[Exercise instructions] In the forum thread on balancing the reaction of tin with nitric acid, which species are said to be the only ones changing oxidation state?

[Text]
1. Sn+HNO3-------> SnO2 + NO2 + H2O

How do I balance this using oxidation stateS?
2. (Original post by xXxiKillxXx)
Sn+HNO3-------> SnO2 + NO2 + H2O

How do I balance this using oxidation stateS?
Can't you use the example I showed you earlier and apply it to this problem?

The only species changing oxidation state are:

Sn(zero) --> Sn4+ + 4e
N5+ + 1e --> N4+

now take it from there...
3. (Original post by charco)
Can't you use the example I showed you earlier and apply it to this problem?

The only species changing oxidation state are:

Sn(zero) --> Sn4+ + 4e
N5+ + 1e --> N4+

now take it from there...
Ohh I understand! but one question; in the AQA book it says Oxygen's oxidation state is always -2, except for in Peroxides where it is -1.

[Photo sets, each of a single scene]
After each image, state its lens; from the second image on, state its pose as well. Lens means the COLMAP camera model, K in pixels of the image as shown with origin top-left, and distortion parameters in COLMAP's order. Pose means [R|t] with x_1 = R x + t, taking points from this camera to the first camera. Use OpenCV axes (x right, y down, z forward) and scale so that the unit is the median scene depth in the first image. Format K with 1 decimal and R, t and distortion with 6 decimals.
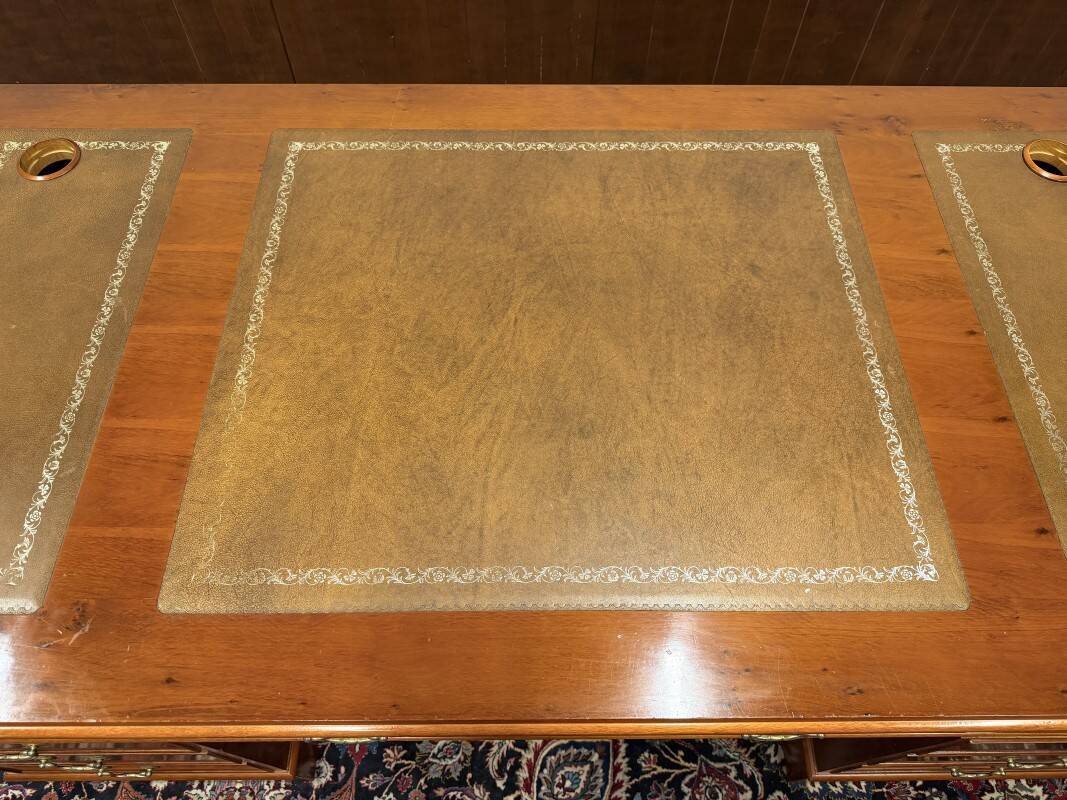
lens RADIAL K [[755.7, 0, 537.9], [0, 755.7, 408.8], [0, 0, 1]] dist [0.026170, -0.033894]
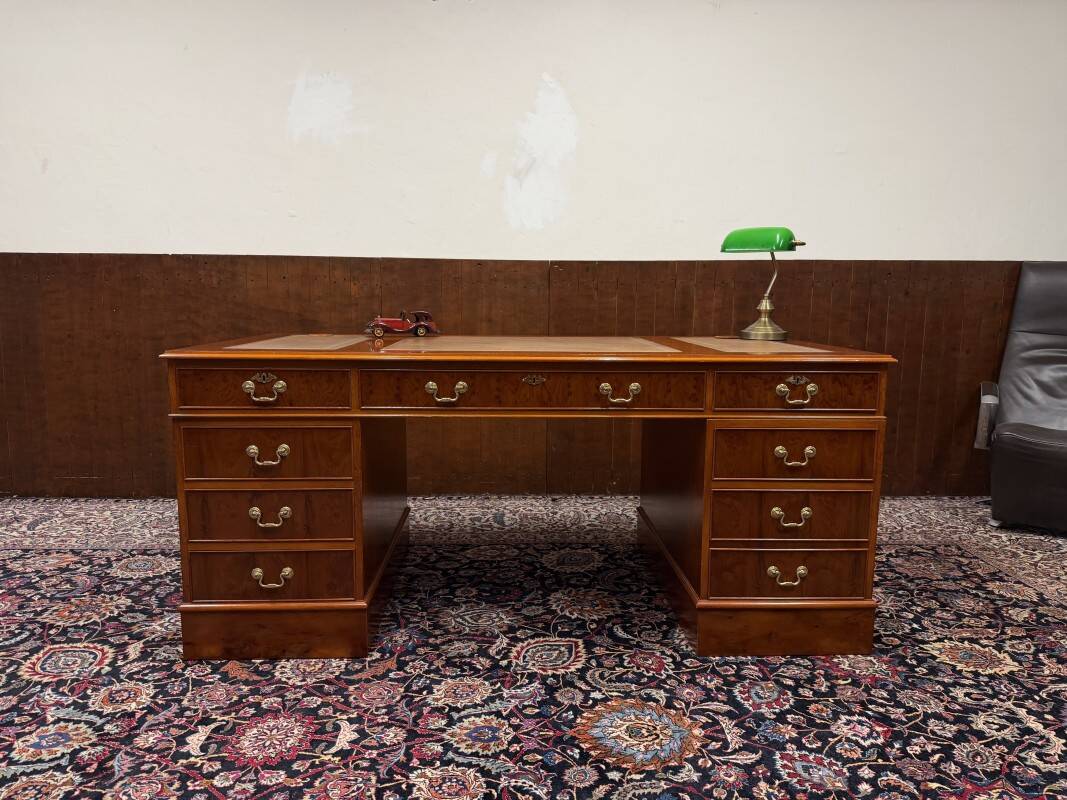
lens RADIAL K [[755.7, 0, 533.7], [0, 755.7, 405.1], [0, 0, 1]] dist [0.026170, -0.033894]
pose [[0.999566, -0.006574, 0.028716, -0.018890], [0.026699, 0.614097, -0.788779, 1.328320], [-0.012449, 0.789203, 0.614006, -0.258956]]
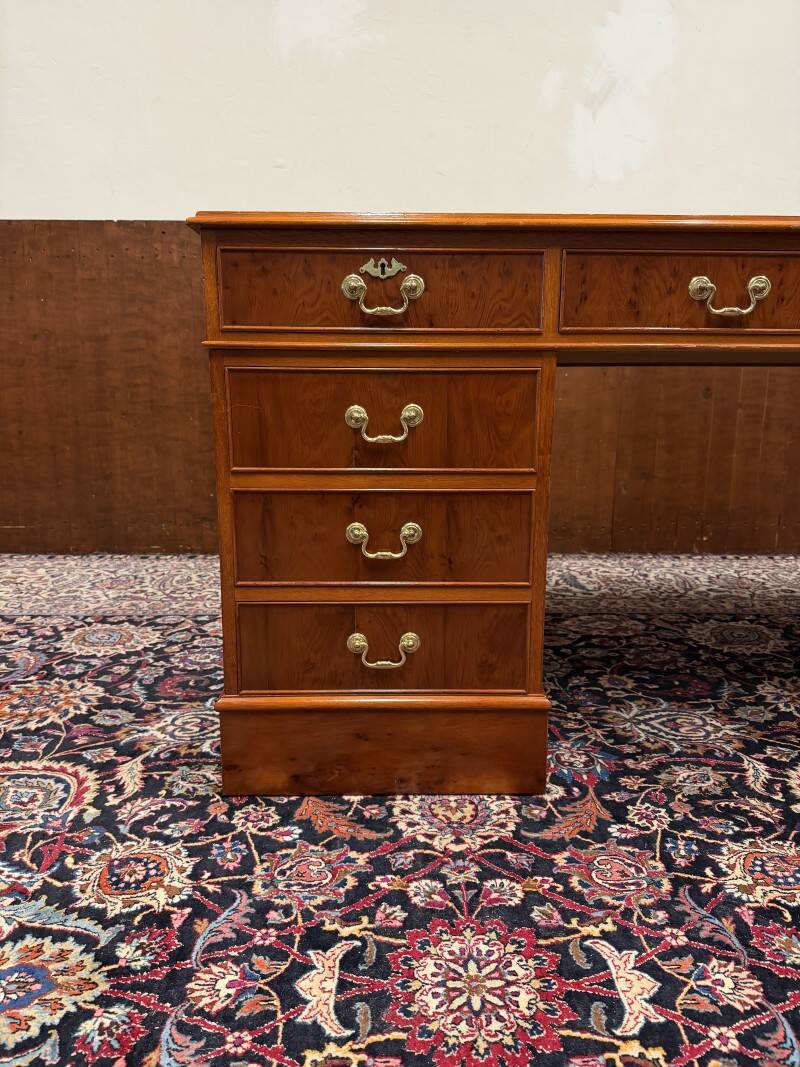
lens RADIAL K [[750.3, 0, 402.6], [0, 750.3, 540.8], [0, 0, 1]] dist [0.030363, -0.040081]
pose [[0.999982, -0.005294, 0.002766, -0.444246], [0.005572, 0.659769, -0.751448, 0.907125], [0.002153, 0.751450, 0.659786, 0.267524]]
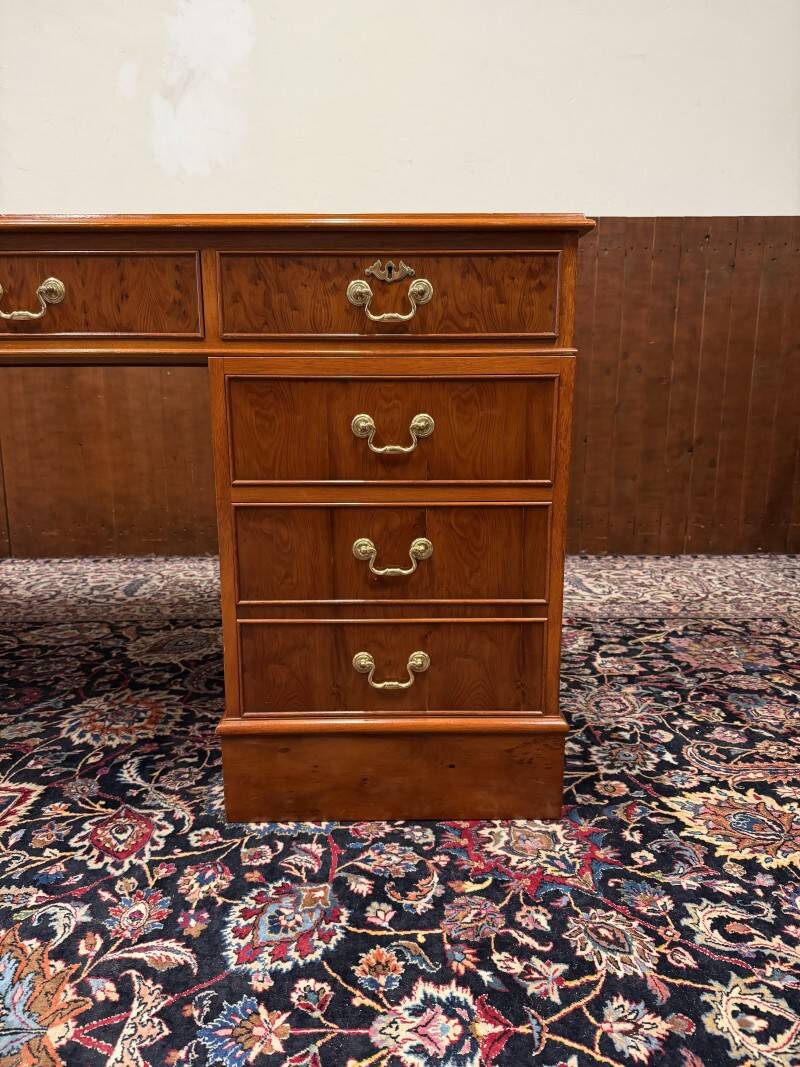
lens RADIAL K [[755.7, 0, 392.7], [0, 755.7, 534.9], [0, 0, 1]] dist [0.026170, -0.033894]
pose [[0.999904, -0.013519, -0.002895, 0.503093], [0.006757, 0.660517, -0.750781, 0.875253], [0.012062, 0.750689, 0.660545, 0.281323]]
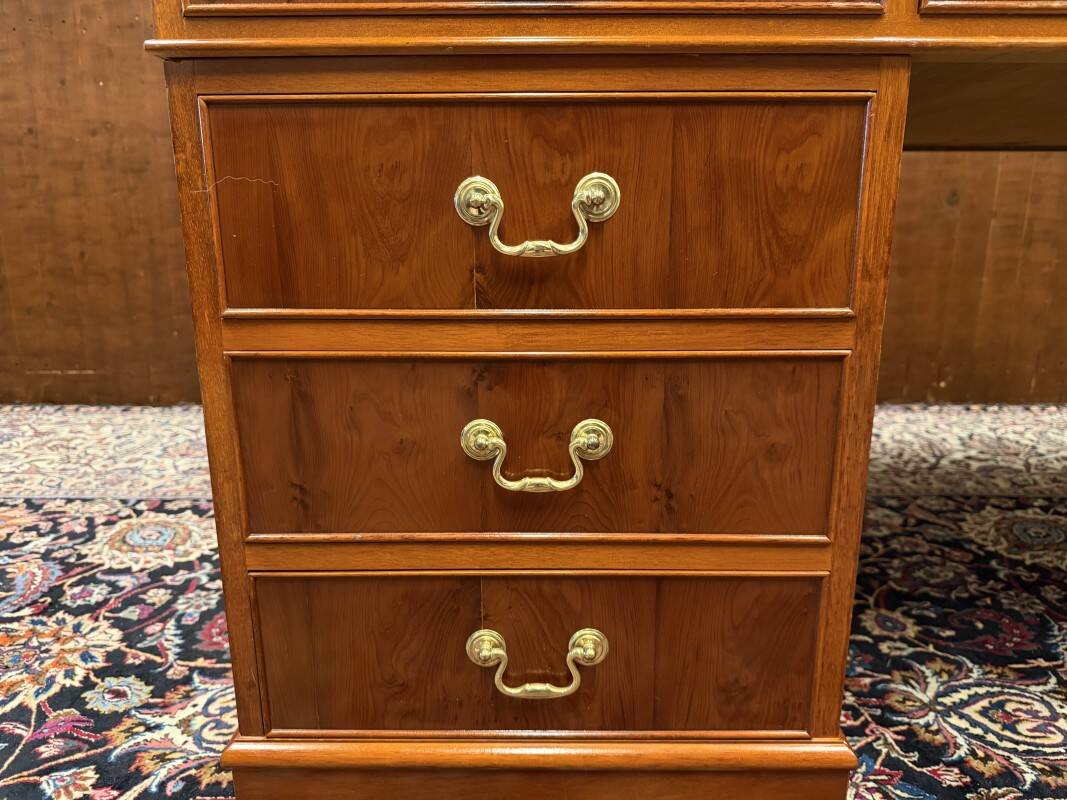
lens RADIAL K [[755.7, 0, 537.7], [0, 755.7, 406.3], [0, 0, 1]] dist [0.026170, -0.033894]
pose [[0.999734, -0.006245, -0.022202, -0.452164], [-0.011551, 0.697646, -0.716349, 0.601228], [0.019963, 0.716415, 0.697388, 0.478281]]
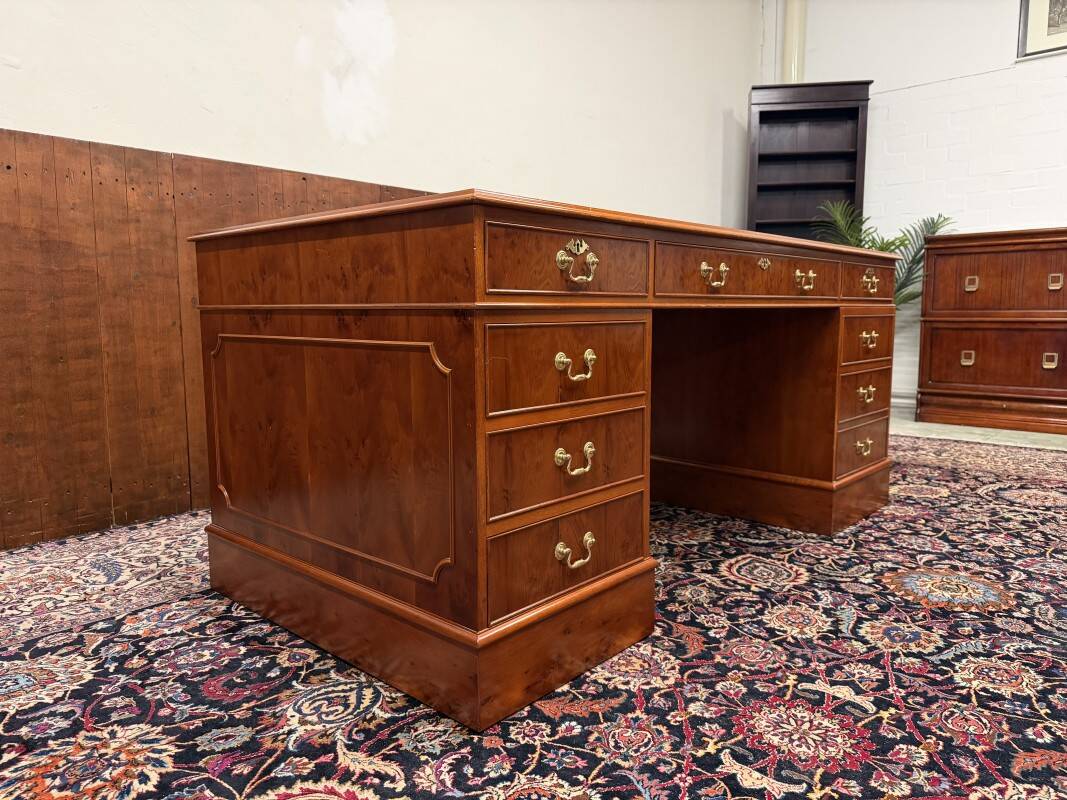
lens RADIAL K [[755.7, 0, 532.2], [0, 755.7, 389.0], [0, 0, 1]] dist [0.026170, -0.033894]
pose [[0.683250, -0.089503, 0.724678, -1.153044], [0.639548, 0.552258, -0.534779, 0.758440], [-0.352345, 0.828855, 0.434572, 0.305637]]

[Written response] Tin, which goes from zero to Sn4+ by losing four electrons, and nitrogen, which goes from N5+ to N4+ by gaining one electron.